Big Spider Love: The Brooch That Ate Brexit by Lou Stoppard

On Tuesday, while announcing the British Supreme Court’s unanimous ruling that Prime Minister Boris Johnson had illegally suspended Parliament, Lady Brenda Hale — the court’s first female president — wore a brooding fantastical diamanté spider brooch.

Its exact species was up for debate, though many social media observers thought the animal shape on the left shoulder of her black dress closely resembled the flesh-eating camel spider.

They also thought it was a silent message to Mr. Johnson, a man often seen as unaccustomed to facing consequences for his actions.

“We stan a brooch queen,” wrote Tom Rasmussen, author of “Diary of a Drag Queen,” on Twitter, using social media shorthand for obsessive love.

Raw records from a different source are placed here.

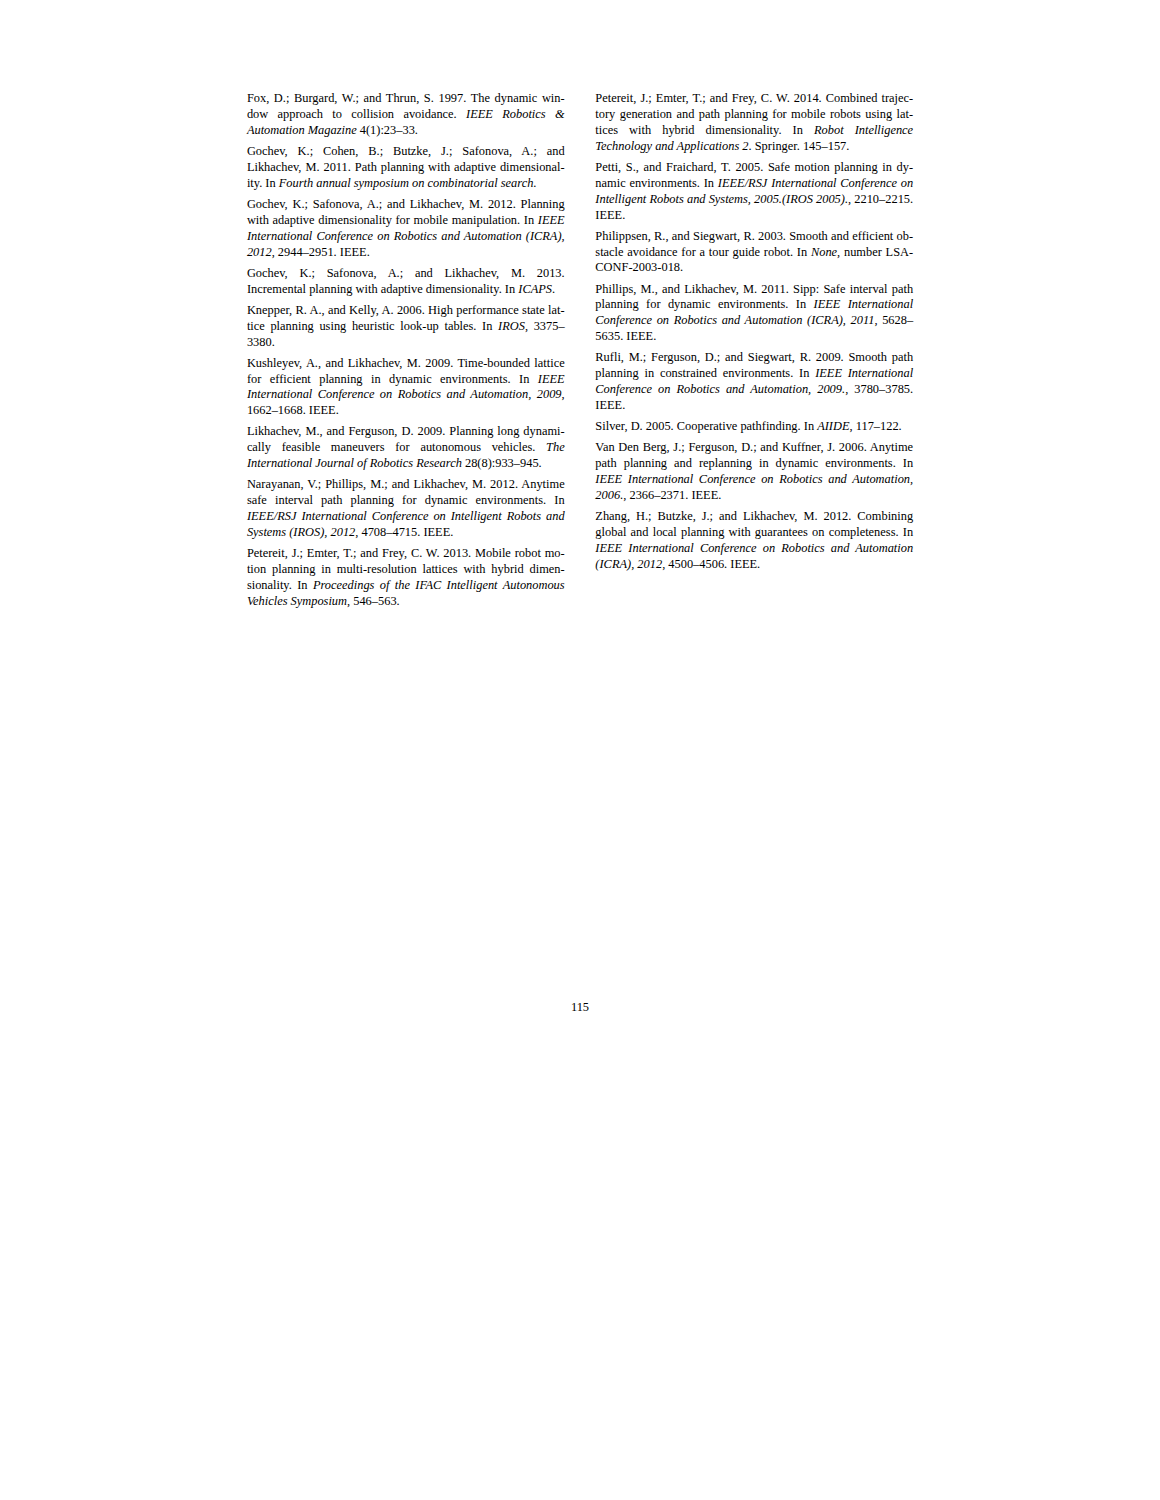Fox, D.; Burgard, W.; and Thrun, S. 1997. The dynamic window approach to collision avoidance. IEEE Robotics & Automation Magazine 4(1):23–33.
Gochev, K.; Cohen, B.; Butzke, J.; Safonova, A.; and Likhachev, M. 2011. Path planning with adaptive dimensionality. In Fourth annual symposium on combinatorial search.
Gochev, K.; Safonova, A.; and Likhachev, M. 2012. Planning with adaptive dimensionality for mobile manipulation. In IEEE International Conference on Robotics and Automation (ICRA), 2012, 2944–2951. IEEE.
Gochev, K.; Safonova, A.; and Likhachev, M. 2013. Incremental planning with adaptive dimensionality. In ICAPS.
Knepper, R. A., and Kelly, A. 2006. High performance state lattice planning using heuristic look-up tables. In IROS, 3375–3380.
Kushleyev, A., and Likhachev, M. 2009. Time-bounded lattice for efficient planning in dynamic environments. In IEEE International Conference on Robotics and Automation, 2009, 1662–1668. IEEE.
Likhachev, M., and Ferguson, D. 2009. Planning long dynamically feasible maneuvers for autonomous vehicles. The International Journal of Robotics Research 28(8):933–945.
Narayanan, V.; Phillips, M.; and Likhachev, M. 2012. Anytime safe interval path planning for dynamic environments. In IEEE/RSJ International Conference on Intelligent Robots and Systems (IROS), 2012, 4708–4715. IEEE.
Petereit, J.; Emter, T.; and Frey, C. W. 2013. Mobile robot motion planning in multi-resolution lattices with hybrid dimensionality. In Proceedings of the IFAC Intelligent Autonomous Vehicles Symposium, 546–563.
Petereit, J.; Emter, T.; and Frey, C. W. 2014. Combined trajectory generation and path planning for mobile robots using lattices with hybrid dimensionality. In Robot Intelligence Technology and Applications 2. Springer. 145–157.
Petti, S., and Fraichard, T. 2005. Safe motion planning in dynamic environments. In IEEE/RSJ International Conference on Intelligent Robots and Systems, 2005.(IROS 2005)., 2210–2215. IEEE.
Philippsen, R., and Siegwart, R. 2003. Smooth and efficient obstacle avoidance for a tour guide robot. In None, number LSA-CONF-2003-018.
Phillips, M., and Likhachev, M. 2011. Sipp: Safe interval path planning for dynamic environments. In IEEE International Conference on Robotics and Automation (ICRA), 2011, 5628–5635. IEEE.
Rufli, M.; Ferguson, D.; and Siegwart, R. 2009. Smooth path planning in constrained environments. In IEEE International Conference on Robotics and Automation, 2009., 3780–3785. IEEE.
Silver, D. 2005. Cooperative pathfinding. In AIIDE, 117–122.
Van Den Berg, J.; Ferguson, D.; and Kuffner, J. 2006. Anytime path planning and replanning in dynamic environments. In IEEE International Conference on Robotics and Automation, 2006., 2366–2371. IEEE.
Zhang, H.; Butzke, J.; and Likhachev, M. 2012. Combining global and local planning with guarantees on completeness. In IEEE International Conference on Robotics and Automation (ICRA), 2012, 4500–4506. IEEE.
115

One particularly imaginative sleuth wondered if Lady Hale, 74, could be referring to “Boris The Spider,” a 1966 song by the Who, the lyrics of which include: “Creepy, creepy, crawly, crawly/ Creepy, creepy, crawly, crawly/ He’s come to a sticky end.”

Others breathed a sigh of relief; this year’s Halloween costume, finally sorted. Within hours, Balcony Shirts, a British T-shirt company, started selling a “Lady Hale Spider Brooch T-shirt,” featuring a silver spider motif.

It was the most heralded use of a brooch in politics since Madeleine K. Albright, the secretary of state under President Bill Clinton. In 2009, she published a book, “Read My Pins: Stories From a Diplomat’s Jewel Box,” and the following year lent more than 200 of her brooches to an exhibition at the Smithsonian Castle.